Sourced in United States, United Kingdom, Germany, Sao Tome and Principe, Canada, China, Australia, Spain
Ceftazidime is a broad-spectrum cephalosporin antibiotic that belongs to the beta-lactam class of antibiotics. It is used in the treatment of a variety of bacterial infections. Ceftazidime functions by inhibiting the synthesis of the bacterial cell wall, thereby causing cell lysis and death.
Sourced in United States, Germany, Australia, France
Aztreonam is a synthetic monocyclic beta-lactam antibiotic that is primarily used as a treatment for gram-negative bacterial infections. It functions by inhibiting bacterial cell wall synthesis, thus preventing the growth and multiplication of susceptible organisms.
More about "Tazobactam"
Tazobactam is a beta-lactamase inhibitor that is often combined with the antibiotic piperacillin to enhance its antimicrobial activity.
It works by blocking the action of enzymes produced by bacteria that can break down and inactivate certain antibiotics, such as imipenem, ampicillin, ertapenem, cefotaxime, ceftriaxone, and ceftazidime.
This combination is commonly used to treat a variety of bacterial infections, including those caused by Gram-negative organisms like Escherichia coli, Klebsiella pneumoniae, and Pseudomonas aeruginosa.
Researchers can use PubCompare.ai to optimize their Tazobactam research by quickly identifying the most relevant scientific protocols and products from publications, preprints, and patents.
The AI-powered tool enhances reproducibility and accuracy, helping researchers find the best Tazobactam protocols for their needs, whether they're studying the synergistic effects of Tazobactam with antibiotics like aztreonam or exploring new applications for this versatile beta-lactamase inhibitor.

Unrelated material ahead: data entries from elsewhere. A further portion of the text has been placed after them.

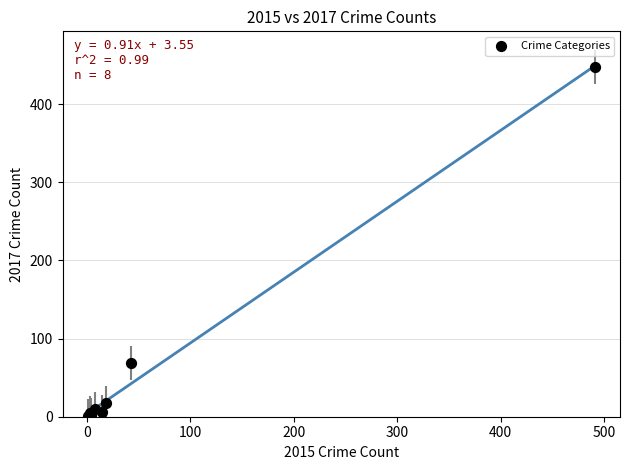

What Y value in the scatter plot is closest to 224?

69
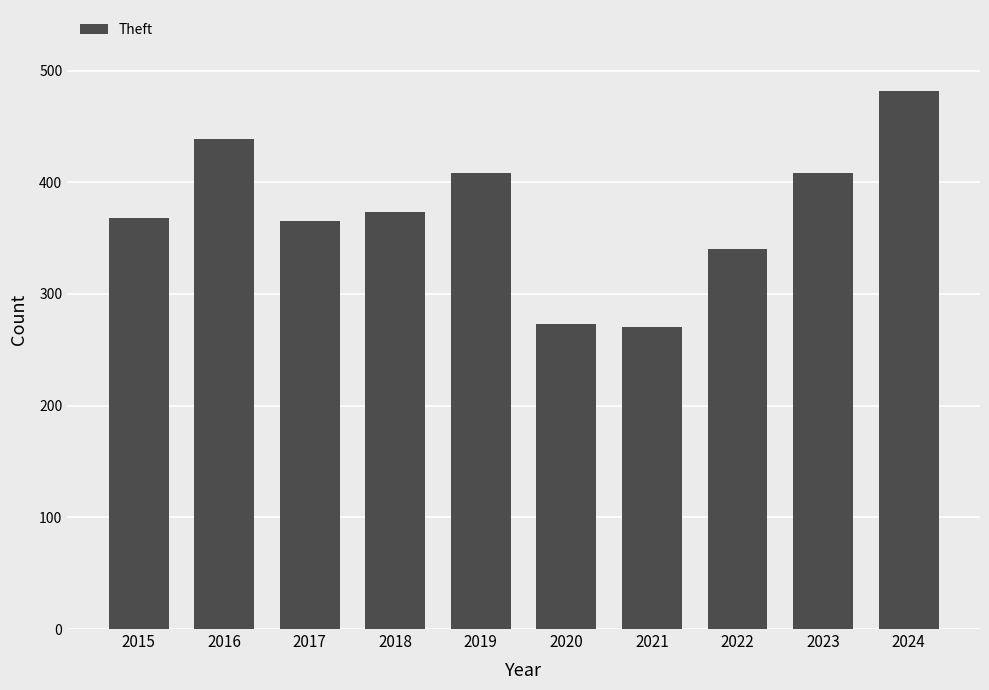

What is the sum of all values?

3726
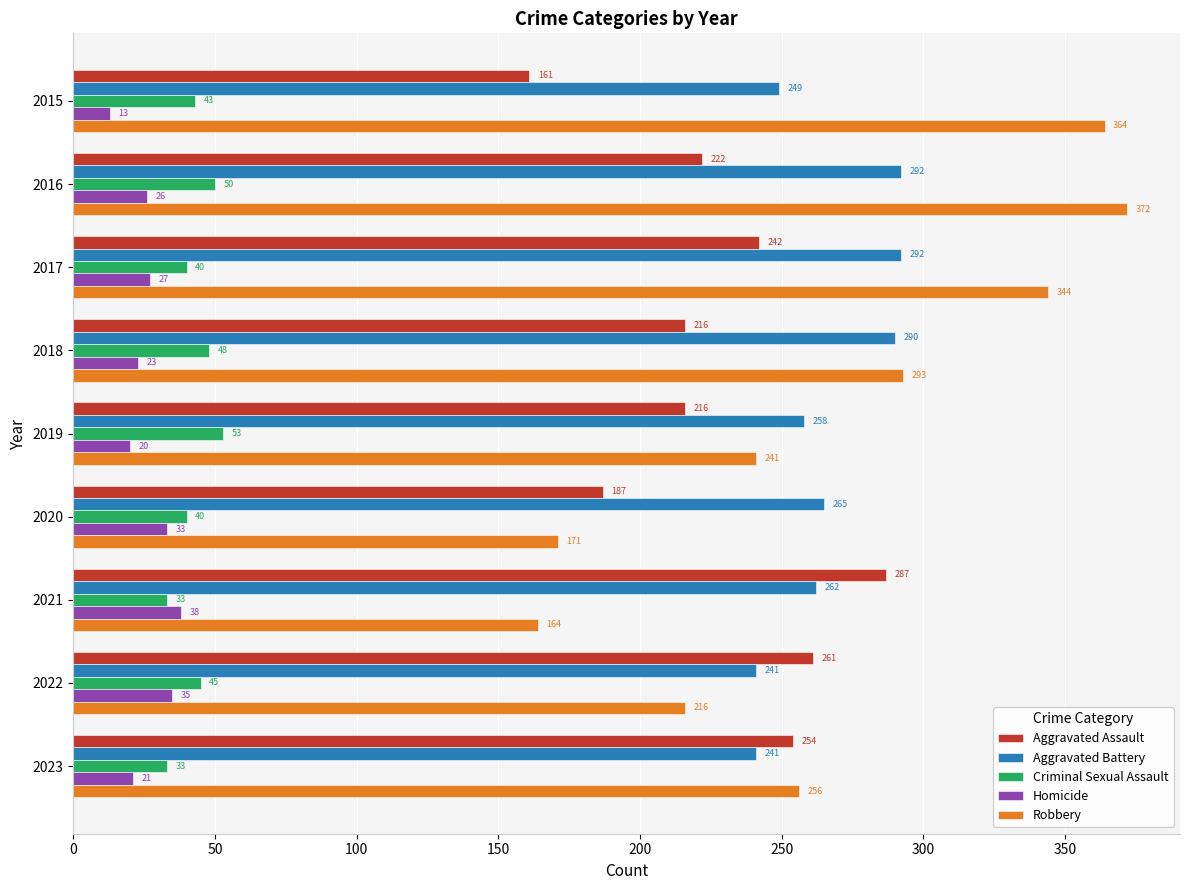

What is the minimum value shown in the chart?

13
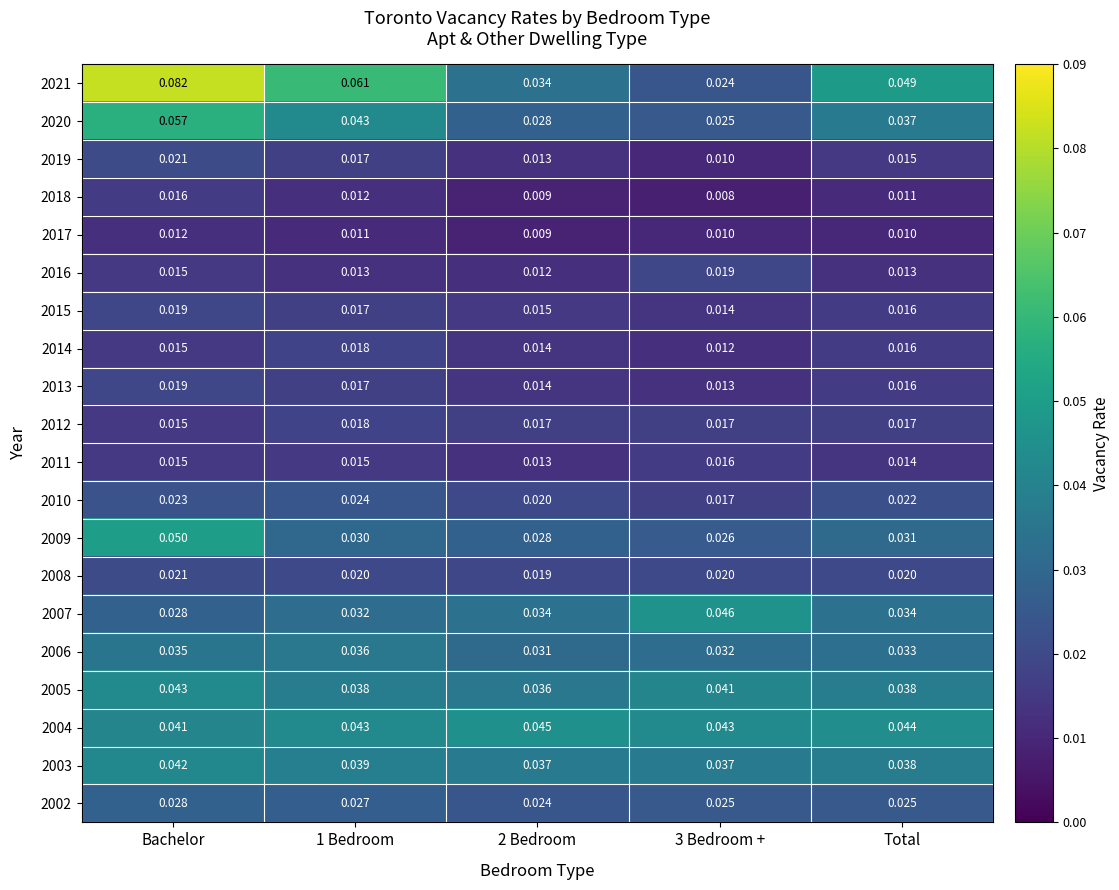

How many categories are shown in the chart?

5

It works by blocking the action of enzymes produced by bacteria that can break down and inactivate certain antibiotics, such as imipenem, ampicillin, ertapenem, cefotaxime, ceftriaxone, and ceftazidime.

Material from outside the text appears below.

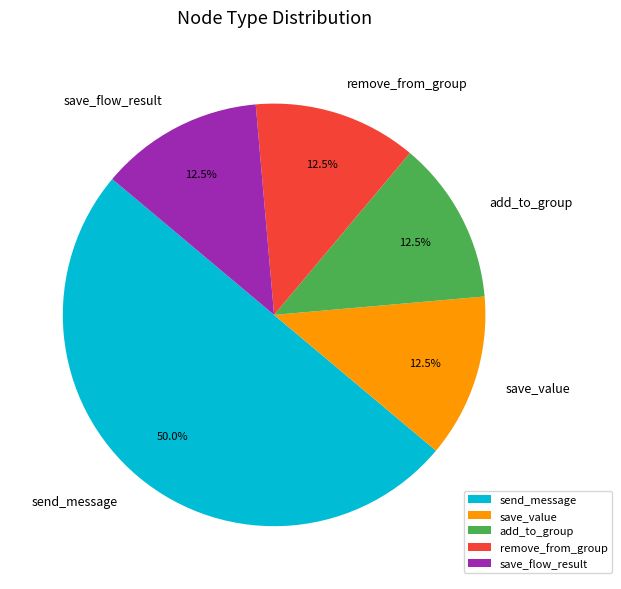

Which category has the biggest portion of the pie?

send_message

This combination is commonly used to treat a variety of bacterial infections, including those caused by Gram-negative organisms like Escherichia coli, Klebsiella pneumoniae, and Pseudomonas aeruginosa.
Researchers can use PubCompare.ai to optimize their Tazobactam research by quickly identifying the most relevant scientific protocols and products from publications, preprints, and patents.
The AI-powered tool enhances reproducibility and accuracy, helping researchers find the best Tazobactam protocols for their needs, whether they're studying the synergistic effects of Tazobactam with antibiotics like aztreonam or exploring new applications for this versatile beta-lactamase inhibitor.